The Friday before Thanksgiving is a day of great rejoicing for many of our seminarians. For one thing, their Thanksgiving break has arrived and they’ll have a week to spend with family and friends and prepare for their final exams. That Friday is also the day of the annual bonfire at St. Joseph Seminary College. This tradition that goes back many decades and so many of our priests have taken part in it (including myself). The students at St. Joseph (which, because it is a Benedictine monastery, we know as St. Ben’s – confusing I know!) spend the early weeks of November gathering and stacking timber that has fallen around the
property and then stuffing it with as much brush as they can. Thankfully there are 1200 acres of trees at St. Ben’s and usually a hurricane will have pushed through earlier in the fall and provided plenty of raw material. The night before the bonfire the students and faculty have a gathering to bless the fire and ask the Lord to make the next evening a time of fraternity and community that will build up the future priests of the church. Then on bonfire day the men from Notre Dame in New Orleans cross Lake Pontchartrain to join their younger brethren for a football game followed by a great dinner and the lighting of the fire.

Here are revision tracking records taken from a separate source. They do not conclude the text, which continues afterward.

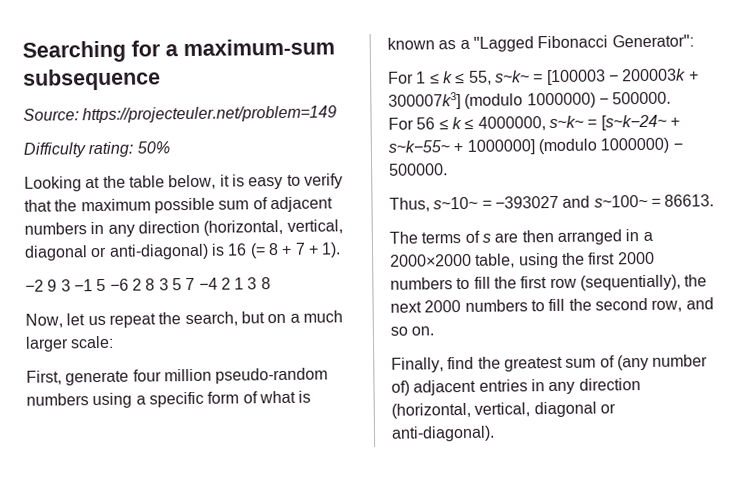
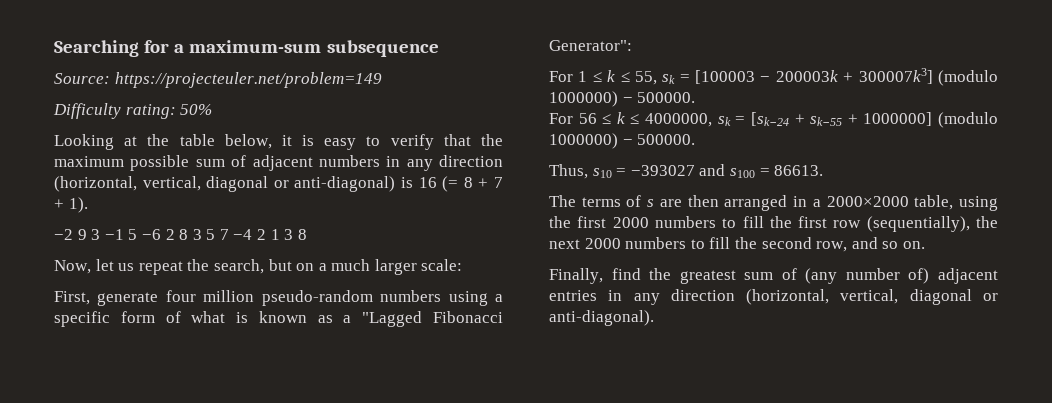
[494,70,530,83] s~k~ -> [662,74,676,84] sk
[548,114,680,131] [388,140,450,153] s~k~ = [s~k−24~ + s~k−55~ -> [717,112,843,126] sk = [sk−24 + sk−55
[433,196,479,210] s~10~ -> [592,168,612,178] s10
[593,194,648,208] s~100~ -> [729,168,755,178] s100

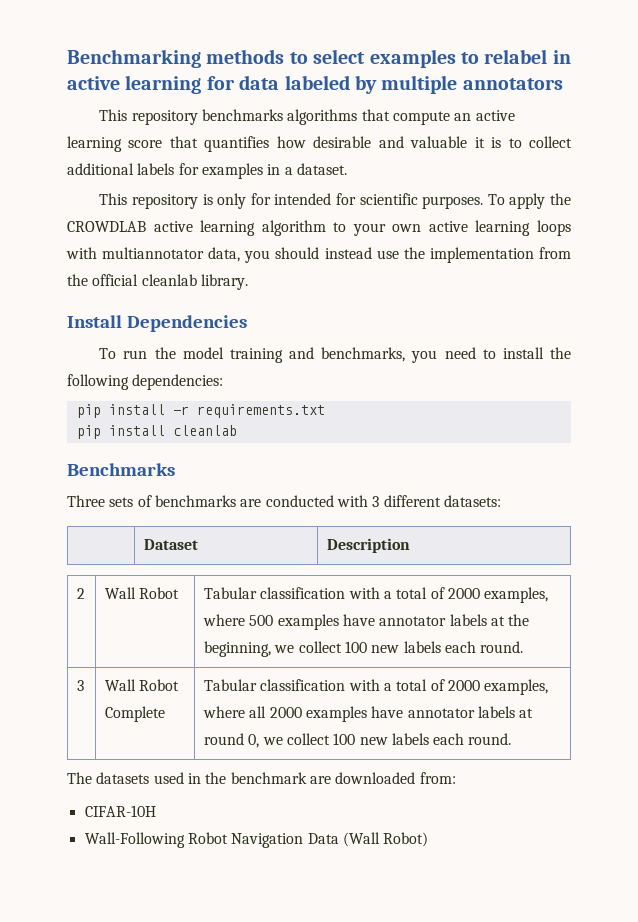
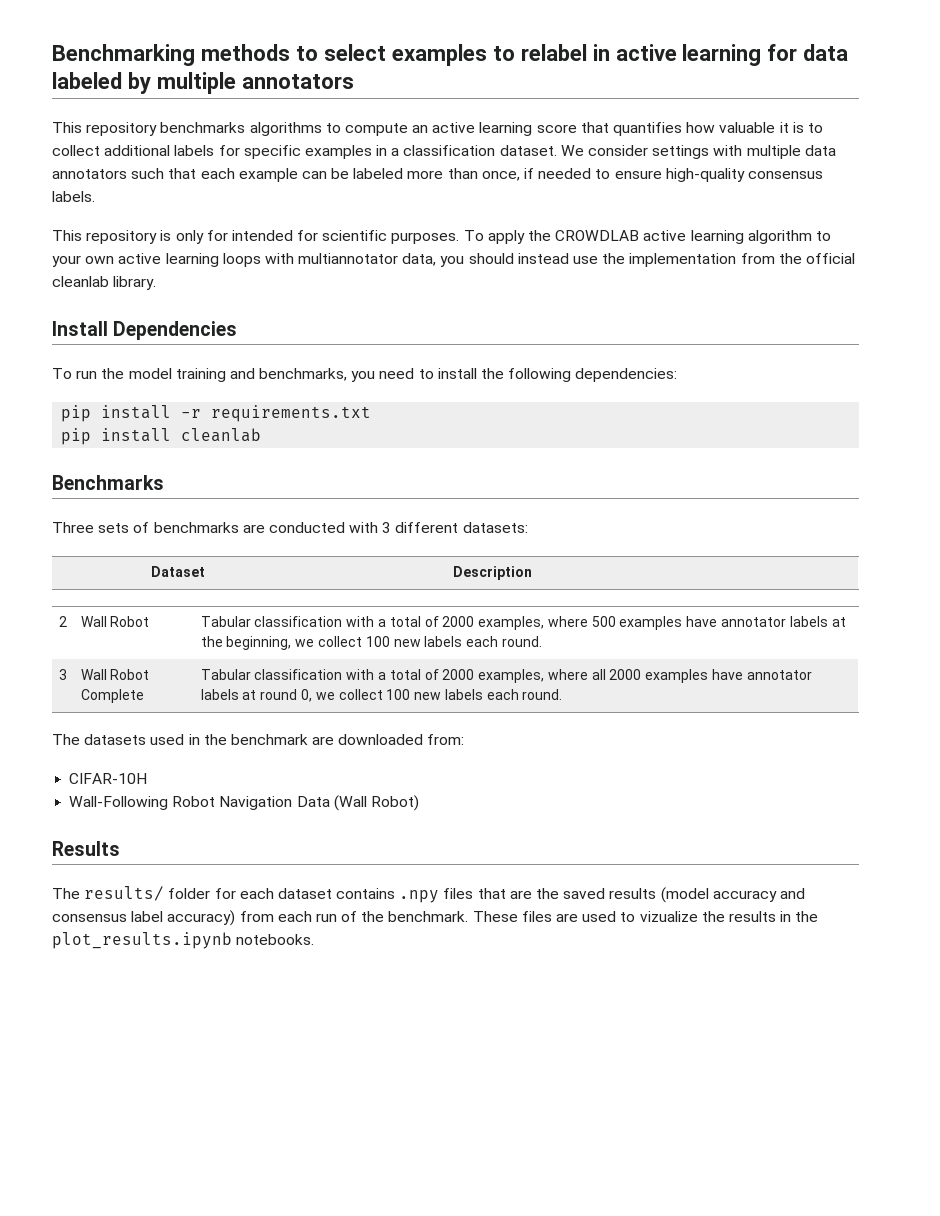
[361,109,390,121] that -> [325,123,341,133] to
[313,136,404,148] desirable and -> (716, 127) none
(199, 169) none -> [243,145,301,159] specific
(293, 171) none -> [403,145,496,156] classification
(347, 169) none -> [560,145,836,159] [52,168,823,182] [52,191,95,202] We consider settings with multiple data annotators such that each example can be labeled more than once, if needed to ensure high-quality consensus labels.
(429, 839) none -> [52,841,120,856] [52,886,805,903] [52,910,819,926] [52,932,315,949] // Results // The results/ folder for each dataset contains .npy files that are the saved results (model accuracy and consensus label accuracy) from each run of the benchmark. These files are used to vizualize the results in the plot_results.ipynb notebooks.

My favorite bonfire memories were usually from the football game. It’s amazing how pumped up you can get to compete against another team when there is only one other team to compete against and you only play them once a year. I used to always play receiver, not because I was athletic, but because I was a good field spacer because I knew all the routes and I could open up the field for our more athletic teammates to get open. One time, our quarterback threw me a bone and tossed me a touchdown pass on 4th and goal from the 1-yard line. I was so honored that he trusted me in that moment, but when we talked about it on the sideline, he said — “that was 4th down? I thought it was 3rd or I would have never thrown that to you!”
Those moments are particularly fun for me to reflect on now that I am walking with our current seminarians. Their great memories will be different from mine, but I know that the Lord will give them the same encouragement from these events that I received. The fraternity experienced in seminary is special, and it has endured long after ordination. We have so much great support for our seminarians throughout the diocese, and that support doesn’t just help them learn about theology and liturgy, it gives them opportunities to build friendships that will help sustain their ministry for decades to come.